One city janitor told the council on Tuesday that the cuts felt like "a slap in the face" and asked members to "correct these wrongs that have been to me and others that have kept your buildings clean for 10 years."
"I am proud of my work here," she said. "Please respect our hard work."
Voting 5-1, council members passed a motion to hire a janitorial services contractor within a year or two. Mayor John Inks was opposed and member Mike Kasperzak was absent.
The city may hire a union-organized janitorial service even sooner, as city officials mull over seven bids for a new janitorial services contract to be awarded in July. Three of the seven bidding contractors are union and provide health benefits.
At least initially, using a union contractor doesn't cost more than a non-union contractor, city officials said. Five of the seven bidders said costs for the city would not change to comply with a Service Employee's International Union contract for Bay Area janitors. Six of the seven bidders have higher minimum wages than the lowest rung on the SEIU's Bay Area pay scale for janitors, which pays first-year janitors $8.50 an hour.
Council members declined a request by union officials to restore wages lost by the janitors by advancing pay on the scale used in the SEIU contract, which maxes out at $14.04 an hour after four years. Public works director Mike Fuller said that would cost the city more than is budgeted this year for janitorial services, based on what the city is paying its current contractor.
"It's tough to live on $8.50 an hour in this region," said Dennis Drodge, political director of the South Bay AFL-CIO, referring to the starting wage on the SEIU scale. "That's why San Jose raised the minimum wage."
Mayor Inks questioned the assertion that $8.50 an hour was not enough to live on.
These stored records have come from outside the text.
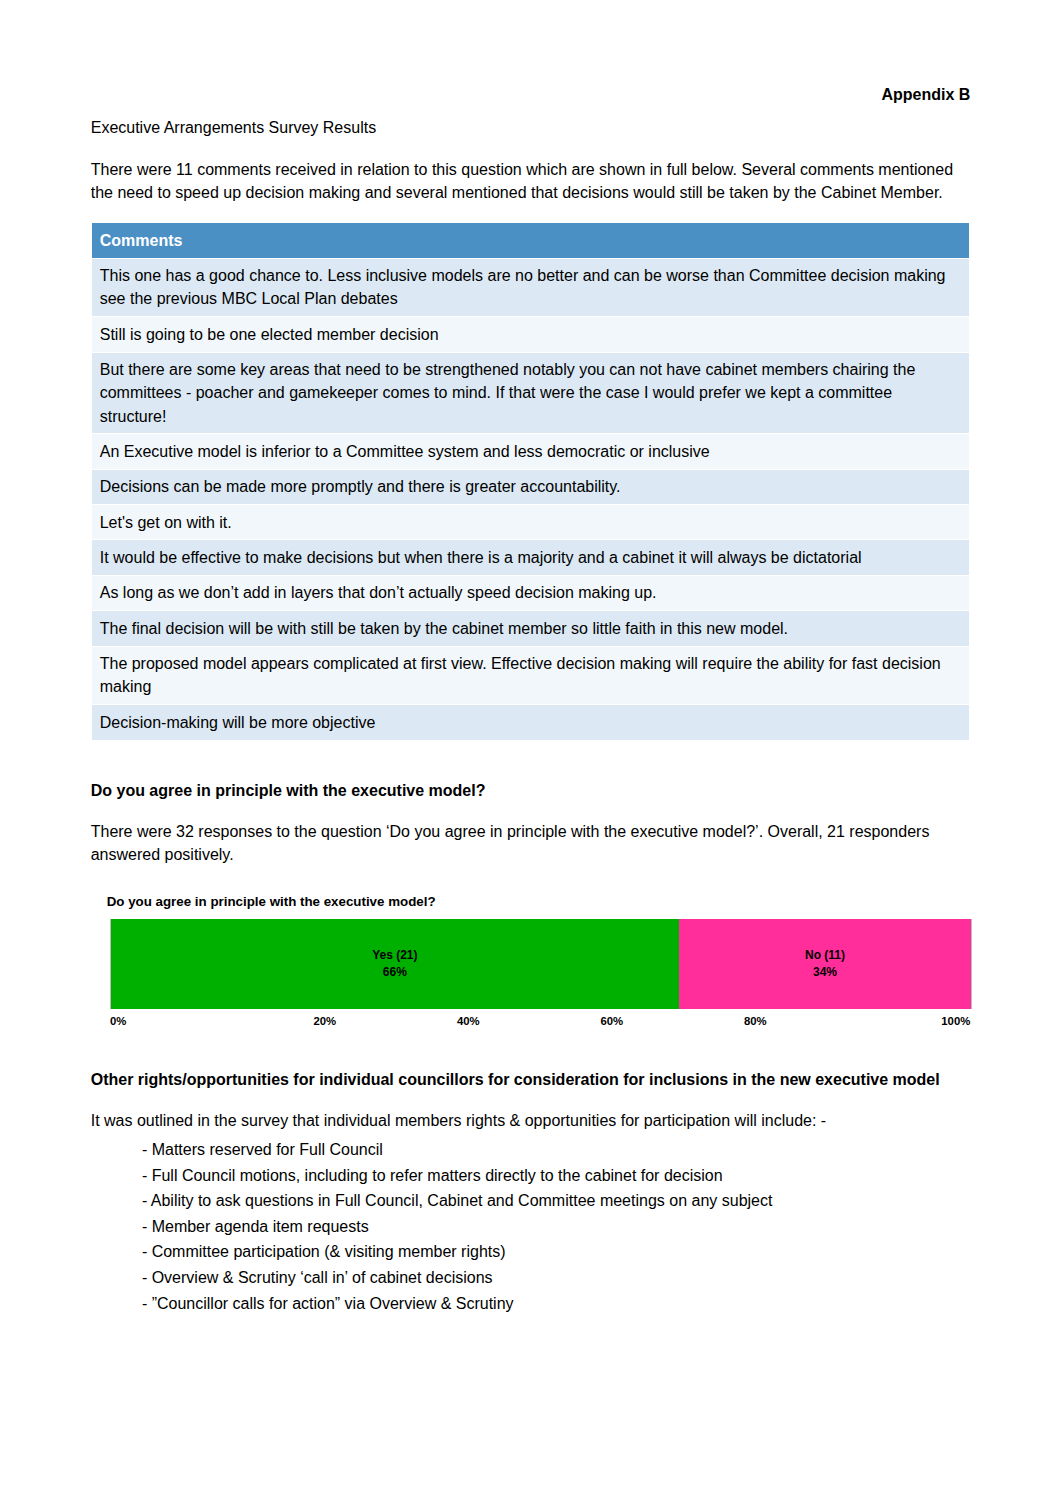Appendix B
Executive Arrangements Survey Results
There were 11 comments received in relation to this question which are shown in full below. Several comments mentioned the need to speed up decision making and several mentioned that decisions would still be taken by the Cabinet Member.
| Comments |
| --- |
| This one has a good chance to. Less inclusive models are no better and can be worse than Committee decision making see the previous MBC Local Plan debates |
| Still is going to be one elected member decision |
| But there are some key areas that need to be strengthened notably you can not have cabinet members chairing the committees - poacher and gamekeeper comes to mind. If that were the case I would prefer we kept a committee structure! |
| An Executive model is inferior to a Committee system and less democratic or inclusive |
| Decisions can be made more promptly and there is greater accountability. |
| Let's get on with it. |
| It would be effective to make decisions but when there is a majority and a cabinet it will always be dictatorial |
| As long as we don’t add in layers that don’t actually speed decision making up. |
| The final decision will be with still be taken by the cabinet member so little faith in this new model. |
| The proposed model appears complicated at first view. Effective decision making will require the ability for fast decision making |
| Decision-making will be more objective |
Do you agree in principle with the executive model?
There were 32 responses to the question ‘Do you agree in principle with the executive model?’. Overall, 21 responders answered positively.
Do you agree in principle with the executive model?
Yes (21) 66%
No (11) 34%
0% 20% 40% 60% 80% 100%
Other rights/opportunities for individual councillors for consideration for inclusions in the new executive model
It was outlined in the survey that individual members rights & opportunities for participation will include: -
- Matters reserved for Full Council
- Full Council motions, including to refer matters directly to the cabinet for decision
- Ability to ask questions in Full Council, Cabinet and Committee meetings on any subject
- Member agenda item requests
- Committee participation (& visiting member rights)
- Overview & Scrutiny ‘call in’ of cabinet decisions
- ”Councillor calls for action” via Overview & Scrutiny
He said a union contractor shouldn't be required, as it might go against "what's the best value for the city" and be an irresponsible use of taxpayer money.
SEIU officials noted that the union is in a labor dispute with the city's current contractor, IMS, because it had signed onto the SEIU's Bay Area-wide agreement but had not been abiding by the agreement with its janitors in Mountain View's city buildings.